» **PAGE TEXT**:
################

All the children and adults on both Australia's off-shore 'hell-holes' should be brought to Australia asap and settled here. All Australian States and Territories should review their 'correctional' centres too and make sure that both children and adults are treated humanely, with every effort made to equip them so that they are not likely to offend again. The true worth of any society can be measured by how well it treats its most vulnerable citizens, and how welcoming it is to those fleeing persecution. We need to heal our national psyche, badly damaged by the actions of politicians from both sides of politics. This won't happen while voters support political parties that keep trying to wedge one another on the grossly over-played 'border protection' issue. The end doesn't justify the means. There is no moral justification for keeping desperate asylum seekers, including children, indefinitely is a 'concentration camp' in order to win favour with a section of the populace who are either uninformed on what is really happening in their name or are so hard-hearted that they don't care. I can't see how any decent Australian could be proud to be an Australian at this time in our history.
Grant Allen | 14 December 2016

The Australian polity lost their reason back in 1992 when they started the practice of locking up refugees fleeing Cambodia's evil regime and we have become worse as each year goes by.
Marilyn | 14 December 2016

The rights of all children are important. While much time is (rightly) devoted to migrant and asylum seeker children, there are many other children trapped in abusive 'homes' because of Family Law decisions awarding custody and/or unsupervised visits to parents (often fathers sad to say) who are known to have abused their children. What protection do these kids have? Who speaks out for them?

################

» **DATASET EXTRACT**:

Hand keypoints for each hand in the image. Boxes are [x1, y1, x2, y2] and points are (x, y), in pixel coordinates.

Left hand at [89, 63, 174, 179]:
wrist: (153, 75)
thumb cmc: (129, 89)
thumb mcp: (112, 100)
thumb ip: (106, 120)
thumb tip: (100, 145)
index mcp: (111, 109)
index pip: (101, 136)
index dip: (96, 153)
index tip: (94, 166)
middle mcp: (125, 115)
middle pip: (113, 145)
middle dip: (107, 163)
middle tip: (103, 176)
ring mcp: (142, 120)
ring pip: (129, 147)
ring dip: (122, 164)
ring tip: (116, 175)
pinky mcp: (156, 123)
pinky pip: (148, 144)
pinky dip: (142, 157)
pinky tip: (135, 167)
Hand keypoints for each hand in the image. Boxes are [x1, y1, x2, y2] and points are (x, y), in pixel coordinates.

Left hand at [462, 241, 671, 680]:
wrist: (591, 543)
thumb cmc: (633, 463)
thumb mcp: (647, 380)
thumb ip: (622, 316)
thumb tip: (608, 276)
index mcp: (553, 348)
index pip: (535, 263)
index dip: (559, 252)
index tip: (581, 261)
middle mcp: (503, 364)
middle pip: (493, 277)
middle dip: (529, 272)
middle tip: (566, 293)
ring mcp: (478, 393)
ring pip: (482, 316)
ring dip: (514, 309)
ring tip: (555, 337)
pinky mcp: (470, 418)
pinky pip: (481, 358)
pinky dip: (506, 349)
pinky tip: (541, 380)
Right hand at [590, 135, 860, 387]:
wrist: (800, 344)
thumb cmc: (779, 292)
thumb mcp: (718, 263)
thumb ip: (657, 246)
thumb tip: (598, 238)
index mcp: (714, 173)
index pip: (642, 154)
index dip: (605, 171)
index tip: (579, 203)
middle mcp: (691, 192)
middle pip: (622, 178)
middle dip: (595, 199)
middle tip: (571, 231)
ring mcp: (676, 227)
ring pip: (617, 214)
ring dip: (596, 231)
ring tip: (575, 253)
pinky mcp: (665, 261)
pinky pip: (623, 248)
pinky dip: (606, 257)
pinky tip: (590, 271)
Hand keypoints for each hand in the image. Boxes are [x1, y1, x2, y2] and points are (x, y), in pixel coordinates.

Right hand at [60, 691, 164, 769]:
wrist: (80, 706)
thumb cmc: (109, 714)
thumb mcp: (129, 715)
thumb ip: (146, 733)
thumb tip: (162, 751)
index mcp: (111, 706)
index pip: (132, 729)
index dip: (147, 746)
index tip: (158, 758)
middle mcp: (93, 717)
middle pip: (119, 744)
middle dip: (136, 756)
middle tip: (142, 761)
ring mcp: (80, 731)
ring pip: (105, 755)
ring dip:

################

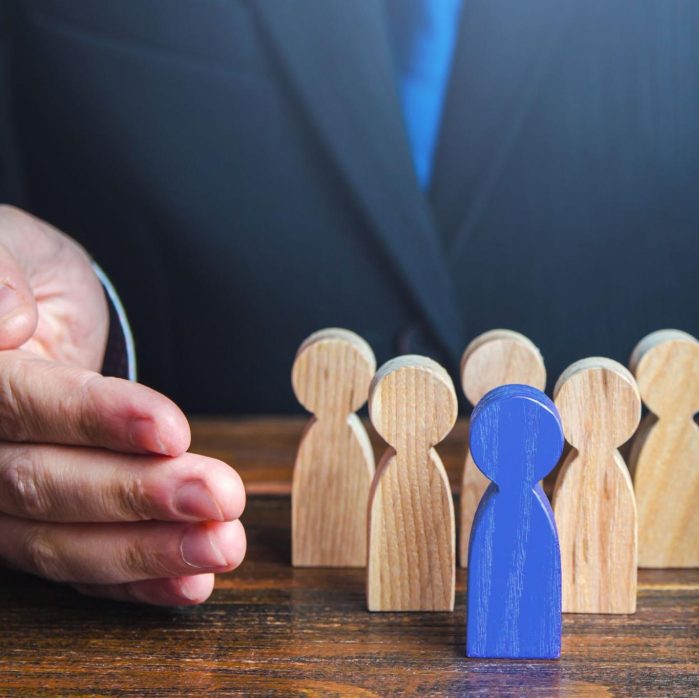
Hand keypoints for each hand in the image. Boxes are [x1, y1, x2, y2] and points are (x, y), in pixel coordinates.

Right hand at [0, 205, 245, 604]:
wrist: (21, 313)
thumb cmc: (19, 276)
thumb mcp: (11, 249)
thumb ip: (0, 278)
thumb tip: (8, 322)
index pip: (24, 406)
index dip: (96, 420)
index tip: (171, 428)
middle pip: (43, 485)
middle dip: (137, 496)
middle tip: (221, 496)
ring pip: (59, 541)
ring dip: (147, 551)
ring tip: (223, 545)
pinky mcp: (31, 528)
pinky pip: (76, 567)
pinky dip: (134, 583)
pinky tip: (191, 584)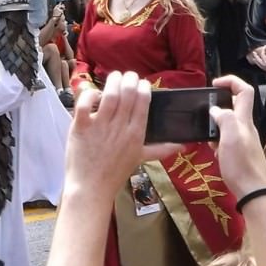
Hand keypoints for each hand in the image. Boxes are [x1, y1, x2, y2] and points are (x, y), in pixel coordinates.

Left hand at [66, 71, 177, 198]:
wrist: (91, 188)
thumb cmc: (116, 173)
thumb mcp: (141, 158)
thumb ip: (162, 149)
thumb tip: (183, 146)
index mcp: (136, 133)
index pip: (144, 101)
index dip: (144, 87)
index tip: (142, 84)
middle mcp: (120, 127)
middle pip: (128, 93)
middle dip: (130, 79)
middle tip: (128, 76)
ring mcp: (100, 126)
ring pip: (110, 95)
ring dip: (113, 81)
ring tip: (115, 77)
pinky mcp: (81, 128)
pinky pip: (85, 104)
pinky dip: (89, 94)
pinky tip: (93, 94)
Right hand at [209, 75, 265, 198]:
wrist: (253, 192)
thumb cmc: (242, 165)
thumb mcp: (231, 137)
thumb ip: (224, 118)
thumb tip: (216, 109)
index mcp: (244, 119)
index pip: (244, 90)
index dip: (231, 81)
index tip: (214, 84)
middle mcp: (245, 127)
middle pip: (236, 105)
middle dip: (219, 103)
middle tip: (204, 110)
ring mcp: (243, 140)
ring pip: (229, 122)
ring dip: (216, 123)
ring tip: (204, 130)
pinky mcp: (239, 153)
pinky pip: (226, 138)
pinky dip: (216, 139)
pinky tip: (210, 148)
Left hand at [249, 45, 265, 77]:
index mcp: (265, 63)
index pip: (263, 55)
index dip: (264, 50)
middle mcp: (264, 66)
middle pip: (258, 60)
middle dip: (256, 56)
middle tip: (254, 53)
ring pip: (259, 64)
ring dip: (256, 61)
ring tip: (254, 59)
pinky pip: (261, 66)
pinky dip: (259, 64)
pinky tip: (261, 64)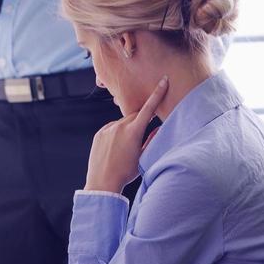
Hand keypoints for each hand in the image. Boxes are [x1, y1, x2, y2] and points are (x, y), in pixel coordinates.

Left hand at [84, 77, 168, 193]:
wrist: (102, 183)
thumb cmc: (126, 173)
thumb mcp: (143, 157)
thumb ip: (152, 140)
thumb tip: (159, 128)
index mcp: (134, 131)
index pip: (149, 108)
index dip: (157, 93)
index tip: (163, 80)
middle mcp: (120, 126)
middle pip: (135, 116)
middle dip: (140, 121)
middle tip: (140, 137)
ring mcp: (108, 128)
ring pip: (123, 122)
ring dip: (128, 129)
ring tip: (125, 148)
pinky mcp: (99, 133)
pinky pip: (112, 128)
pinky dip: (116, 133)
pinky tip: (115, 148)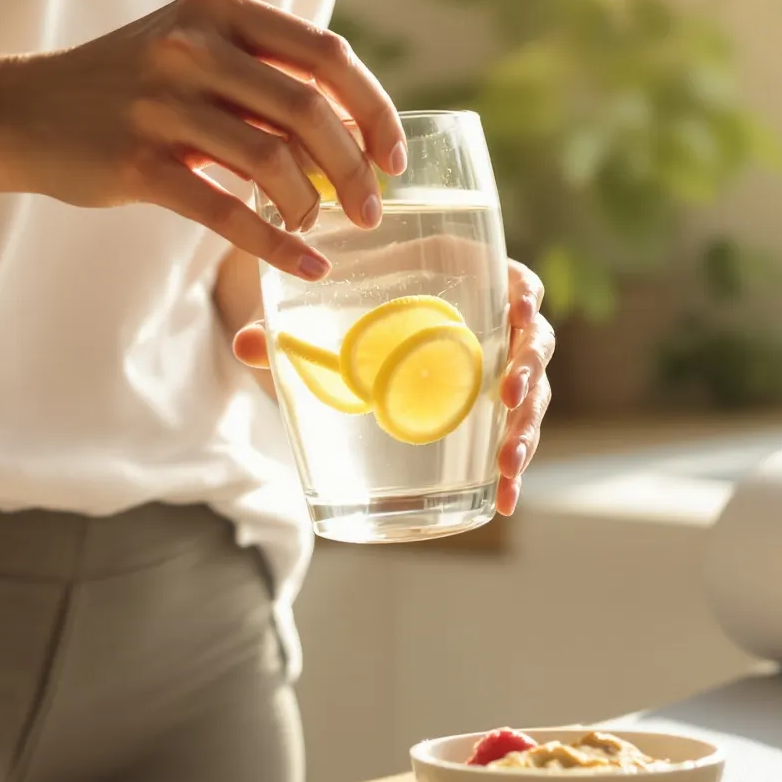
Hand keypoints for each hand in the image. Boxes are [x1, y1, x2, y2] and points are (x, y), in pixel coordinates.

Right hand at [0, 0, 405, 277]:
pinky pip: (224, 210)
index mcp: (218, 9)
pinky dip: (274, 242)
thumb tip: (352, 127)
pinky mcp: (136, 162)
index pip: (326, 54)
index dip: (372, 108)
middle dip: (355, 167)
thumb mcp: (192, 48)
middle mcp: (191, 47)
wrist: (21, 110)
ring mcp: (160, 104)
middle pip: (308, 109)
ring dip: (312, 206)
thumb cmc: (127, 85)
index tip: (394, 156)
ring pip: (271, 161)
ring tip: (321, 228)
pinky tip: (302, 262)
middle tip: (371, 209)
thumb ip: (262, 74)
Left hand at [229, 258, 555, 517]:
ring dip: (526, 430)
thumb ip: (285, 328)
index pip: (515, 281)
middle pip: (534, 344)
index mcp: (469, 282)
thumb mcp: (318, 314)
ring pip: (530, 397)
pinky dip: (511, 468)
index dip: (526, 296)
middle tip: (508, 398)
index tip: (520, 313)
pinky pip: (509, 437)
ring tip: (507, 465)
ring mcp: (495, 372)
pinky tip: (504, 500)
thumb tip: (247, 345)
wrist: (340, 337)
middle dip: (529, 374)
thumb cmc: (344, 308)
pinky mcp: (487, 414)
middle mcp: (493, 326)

################

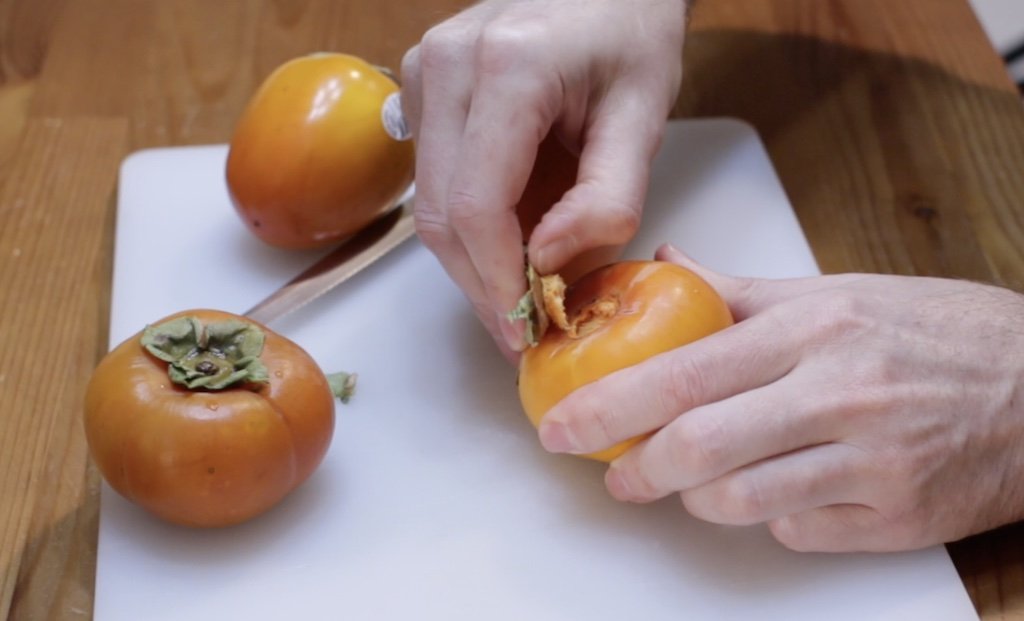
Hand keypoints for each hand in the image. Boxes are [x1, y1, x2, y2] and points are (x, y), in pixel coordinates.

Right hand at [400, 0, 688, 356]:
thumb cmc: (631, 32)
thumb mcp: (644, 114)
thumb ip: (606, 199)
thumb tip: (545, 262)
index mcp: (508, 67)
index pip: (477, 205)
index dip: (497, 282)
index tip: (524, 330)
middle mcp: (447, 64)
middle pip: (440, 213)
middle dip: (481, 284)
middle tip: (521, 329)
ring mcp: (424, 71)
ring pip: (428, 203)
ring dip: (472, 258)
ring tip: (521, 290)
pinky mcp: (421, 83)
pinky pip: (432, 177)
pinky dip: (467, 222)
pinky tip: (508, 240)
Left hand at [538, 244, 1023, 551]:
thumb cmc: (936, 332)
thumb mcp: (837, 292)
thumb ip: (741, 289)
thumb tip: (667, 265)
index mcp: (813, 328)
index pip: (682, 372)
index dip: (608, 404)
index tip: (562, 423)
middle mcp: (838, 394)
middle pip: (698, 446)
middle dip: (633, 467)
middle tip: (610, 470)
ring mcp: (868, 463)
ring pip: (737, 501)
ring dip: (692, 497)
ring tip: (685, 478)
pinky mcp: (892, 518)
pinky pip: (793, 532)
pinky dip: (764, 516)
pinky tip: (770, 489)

################

» **TASK A**:
According to the reader comments on asylum seekers and children's rights, why are many children trapped in abusive "homes"? Answer in one to three sentences.
» **TASK B**:
Continue the reader comments on asylum seekers and children's rights, starting right after "Who speaks out for them?"
The material has no connection to the reader comments on asylum seekers and children's rights.

» **EXPECTED OUTPUT A**:
They are trapped because of Family Law decisions that award custody or unsupervised visits to parents who are known to have abused their children.

» **EXPECTED OUTPUT B**:
Ariel | 15 December 2016

There can be little doubt, Fr Andrew, that both children in detention and children running rampant on crime sprees, drug fuelled or not, represent perhaps the greatest sadness of our godless age. There is little doubt that environment contributes massively to their plight and that environment is provided in the main by the children's parents. Children in detention are confined with their parents who had obviously taken what they believe to be actions in the children's best interests. For those untrammelled by the despair of detention, however, it is the parents who must be taken to task for their failures. Your writings, Father, take origin in belief and faith in the Christ Child whose birth we "celebrate" at Christmas.. Child criminal activity is spawned by lack of same which places them in a very different category from children in detention who often find themselves detained with their parents because of belief and faith. We need two very different approaches to deal with the problems. Putting Christ back into Christmas wouldn't be a bad place to start in this erstwhile Christian society. When we decided to replace the divine with the human we also replaced virtue with the profane. God's blessing to you on his birthday.
john frawley | 15 December 2016

On the 20th four families with babies will be forced back to life in the mouldy tents on Nauru. Could you please support this petition?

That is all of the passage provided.